Menurut dia, plagiatisme selama ini susah dideteksi, sebab hanya diketahui oleh penulis yang bersangkutan atau saksi korban plagiatisme. Namun hal itu bisa diketahui seandainya saksi korban melaporkan karya tersebut.

Ia mengatakan, kasus plagiatisme secara sederhana ditemui dalam kehidupan mahasiswa, yakni saat mengerjakan tugas. Mereka biasanya langsung mencomot artikel dari buku atau internet tanpa menyebutkan sumbernya.

“Hal itu juga termasuk plagiatisme, meskipun plagiatisme terbagi menjadi beberapa tingkatan, misalnya plagiatisme mutlak yang menjiplak seluruh karya orang lain atau mengambil beberapa bagian saja,”katanya.

Akan tetapi, kata dia, pihaknya tetap optimis bahwa plagiatisme dapat dicegah dan diantisipasi, salah satunya dengan melakukan pengetatan pemeriksaan hasil karya tulis yang diajukan.

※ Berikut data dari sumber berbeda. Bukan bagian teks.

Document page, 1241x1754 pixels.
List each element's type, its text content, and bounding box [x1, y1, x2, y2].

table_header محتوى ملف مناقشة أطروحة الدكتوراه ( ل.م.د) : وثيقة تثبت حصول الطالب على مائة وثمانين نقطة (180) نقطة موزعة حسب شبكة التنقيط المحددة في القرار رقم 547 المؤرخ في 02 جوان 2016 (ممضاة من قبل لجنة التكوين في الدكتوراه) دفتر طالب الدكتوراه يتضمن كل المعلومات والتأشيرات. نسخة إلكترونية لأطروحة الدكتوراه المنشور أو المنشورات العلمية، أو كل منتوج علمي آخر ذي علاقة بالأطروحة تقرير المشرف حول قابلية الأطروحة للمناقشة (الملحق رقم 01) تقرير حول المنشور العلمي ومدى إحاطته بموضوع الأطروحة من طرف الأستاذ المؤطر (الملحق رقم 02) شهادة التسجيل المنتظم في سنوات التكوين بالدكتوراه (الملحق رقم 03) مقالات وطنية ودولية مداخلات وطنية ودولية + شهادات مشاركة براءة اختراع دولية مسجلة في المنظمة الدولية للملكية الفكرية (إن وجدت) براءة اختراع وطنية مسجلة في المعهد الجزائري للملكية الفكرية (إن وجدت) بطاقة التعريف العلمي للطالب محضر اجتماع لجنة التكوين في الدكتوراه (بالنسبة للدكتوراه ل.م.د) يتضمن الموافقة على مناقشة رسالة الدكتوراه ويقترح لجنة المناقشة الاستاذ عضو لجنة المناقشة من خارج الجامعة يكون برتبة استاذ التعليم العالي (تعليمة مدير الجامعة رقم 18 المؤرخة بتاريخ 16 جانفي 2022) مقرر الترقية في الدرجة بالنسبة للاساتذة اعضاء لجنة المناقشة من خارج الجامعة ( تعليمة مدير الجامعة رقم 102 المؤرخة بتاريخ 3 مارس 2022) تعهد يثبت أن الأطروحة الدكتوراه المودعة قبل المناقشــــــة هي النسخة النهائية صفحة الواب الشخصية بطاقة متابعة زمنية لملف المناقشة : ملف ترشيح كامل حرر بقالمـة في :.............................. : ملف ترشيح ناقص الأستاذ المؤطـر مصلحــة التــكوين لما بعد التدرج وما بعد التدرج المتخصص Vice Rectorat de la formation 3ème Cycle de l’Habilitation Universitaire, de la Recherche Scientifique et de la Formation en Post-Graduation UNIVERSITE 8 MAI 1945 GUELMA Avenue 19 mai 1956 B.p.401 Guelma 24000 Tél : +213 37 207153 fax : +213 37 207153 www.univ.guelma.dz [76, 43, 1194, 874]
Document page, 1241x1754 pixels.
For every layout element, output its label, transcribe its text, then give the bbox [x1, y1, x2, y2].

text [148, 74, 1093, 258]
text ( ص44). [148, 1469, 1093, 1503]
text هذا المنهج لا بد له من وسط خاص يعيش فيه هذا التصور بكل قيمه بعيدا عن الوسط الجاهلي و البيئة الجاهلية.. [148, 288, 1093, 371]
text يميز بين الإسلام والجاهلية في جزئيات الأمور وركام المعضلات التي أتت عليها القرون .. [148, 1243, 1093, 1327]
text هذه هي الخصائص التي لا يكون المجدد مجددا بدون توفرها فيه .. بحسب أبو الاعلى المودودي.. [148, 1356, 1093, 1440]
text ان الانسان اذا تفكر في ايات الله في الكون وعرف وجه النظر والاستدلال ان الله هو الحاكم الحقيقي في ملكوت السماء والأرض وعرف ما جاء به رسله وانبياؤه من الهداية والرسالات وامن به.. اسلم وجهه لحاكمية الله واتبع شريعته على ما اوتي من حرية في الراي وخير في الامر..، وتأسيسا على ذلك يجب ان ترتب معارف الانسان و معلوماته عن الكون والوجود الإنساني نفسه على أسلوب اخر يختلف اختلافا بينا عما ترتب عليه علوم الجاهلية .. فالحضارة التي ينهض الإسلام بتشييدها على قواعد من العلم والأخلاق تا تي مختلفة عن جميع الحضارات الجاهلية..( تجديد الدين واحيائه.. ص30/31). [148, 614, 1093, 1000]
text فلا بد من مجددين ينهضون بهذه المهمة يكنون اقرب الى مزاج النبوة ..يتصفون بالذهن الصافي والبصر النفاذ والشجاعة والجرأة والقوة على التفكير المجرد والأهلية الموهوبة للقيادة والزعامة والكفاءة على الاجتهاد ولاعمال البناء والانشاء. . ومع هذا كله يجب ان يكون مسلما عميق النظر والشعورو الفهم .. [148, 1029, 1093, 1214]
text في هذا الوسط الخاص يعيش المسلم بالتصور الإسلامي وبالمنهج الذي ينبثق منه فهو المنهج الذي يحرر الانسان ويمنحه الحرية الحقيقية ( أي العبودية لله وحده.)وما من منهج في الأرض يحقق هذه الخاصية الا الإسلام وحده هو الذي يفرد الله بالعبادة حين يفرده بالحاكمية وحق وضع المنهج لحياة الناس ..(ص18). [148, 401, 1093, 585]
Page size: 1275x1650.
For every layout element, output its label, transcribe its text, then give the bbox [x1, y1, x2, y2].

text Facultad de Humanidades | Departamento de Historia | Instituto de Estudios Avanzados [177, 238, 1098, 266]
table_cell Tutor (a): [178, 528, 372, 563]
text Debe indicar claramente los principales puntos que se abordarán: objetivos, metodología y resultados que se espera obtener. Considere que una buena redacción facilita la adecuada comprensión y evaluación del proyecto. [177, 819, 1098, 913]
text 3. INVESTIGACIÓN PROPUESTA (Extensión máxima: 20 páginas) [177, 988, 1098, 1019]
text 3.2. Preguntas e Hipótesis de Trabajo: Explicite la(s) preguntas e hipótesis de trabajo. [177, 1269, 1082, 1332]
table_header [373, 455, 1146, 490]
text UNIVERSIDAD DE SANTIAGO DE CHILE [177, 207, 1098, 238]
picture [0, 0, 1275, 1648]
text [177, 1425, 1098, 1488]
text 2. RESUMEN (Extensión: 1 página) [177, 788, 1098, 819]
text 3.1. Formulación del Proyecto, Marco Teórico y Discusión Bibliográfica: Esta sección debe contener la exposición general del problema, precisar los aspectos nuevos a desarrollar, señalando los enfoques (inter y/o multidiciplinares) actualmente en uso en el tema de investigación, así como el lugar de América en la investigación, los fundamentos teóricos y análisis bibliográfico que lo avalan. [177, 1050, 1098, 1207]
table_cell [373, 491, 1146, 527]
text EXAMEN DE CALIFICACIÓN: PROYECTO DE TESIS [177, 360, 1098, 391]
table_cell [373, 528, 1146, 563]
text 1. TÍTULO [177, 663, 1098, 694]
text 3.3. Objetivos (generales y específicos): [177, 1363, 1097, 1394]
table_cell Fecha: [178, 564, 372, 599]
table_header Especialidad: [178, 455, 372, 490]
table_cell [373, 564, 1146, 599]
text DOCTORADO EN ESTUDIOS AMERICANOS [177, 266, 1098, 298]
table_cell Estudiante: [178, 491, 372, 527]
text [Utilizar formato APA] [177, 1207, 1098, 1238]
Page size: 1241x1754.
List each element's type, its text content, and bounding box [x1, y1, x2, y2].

“para dosen harus melakukan kembali cara tradisional, yakni membaca dan meneliti secara seksama hasil karya tulis mahasiswa secara keseluruhan, tidak hanya discan lalu selesai,”katanya.

Meskipun sudah dilakukan pengetatan, kata dia, plagiatisme masih dimungkinkan lolos, sehingga sikap disiplin, sadar diri dan bangga terhadap hasil karya sendiri harus diterapkan pada seluruh pihak.

“negara-negara maju, seperti Belanda, telah mengadobsi software khusus untuk mendeteksi plagiatisme, dan plagiatisme ditoleransi maksimal 10 persen, lebih dari itu otomatis karya akan tertolak,”katanya.

Penerapan sanksi, tambah dia, sebenarnya sudah cukup ampuh untuk mencegah plagiatisme, misalnya sanksi yang diberikan kepada dosen atau pengajar yang melakukan plagiatisme, tentunya tergantung kadar plagiatisme yang dilakukan.
“sanksi bagi plagiator sebenarnya sudah ada dalam undang-undang, namun pelaksanaannya masih lemah sekali, kalau tidak ada pengaduan tidak akan diurus,”terangnya serius. (aj/rie)
(GEMA EDISI : 46 , Maret-April 2010)

Analisis kasus

Bila diusut ulang maka hak milik benda tersebut bermula dari kepemilikan buku dan bukan kepemilikan karya. Hal inilah yang dalam pasal 542 KUHPer disebut dengan bezit atau penguasaan benda. Dan dari penguasaan benda tersebut, pada pasal 548 menyatakan bahwa dengan itikad baik, bezit memberi hak pada pemegang barang yang berupa :
untuk dianggap sebagai pemilik barang untuk sementara, sampai saat barang itu dituntut kembali di muka Hakim;
untuk dapat memperoleh hak milik atas barang itu karena lewat waktu;
untuk menikmati segala hasilnya sampai saat barang itu dituntut kembali di muka hakim
 untuk mempertahankan besitnya bila ia digangu dalam memegangnya, atau dipulihkan kembali besitnya bila ía kehilangan besitnya itu.

Dalam kasus ini bezit atau penguasaan benda diberikan kepada pembeli atas benda yang dibelinya, yang dalam hal ini berupa buku. Tetapi tidak dengan isi buku tersebut yang merupakan hak milik pengarang atau disebut juga dengan hak cipta.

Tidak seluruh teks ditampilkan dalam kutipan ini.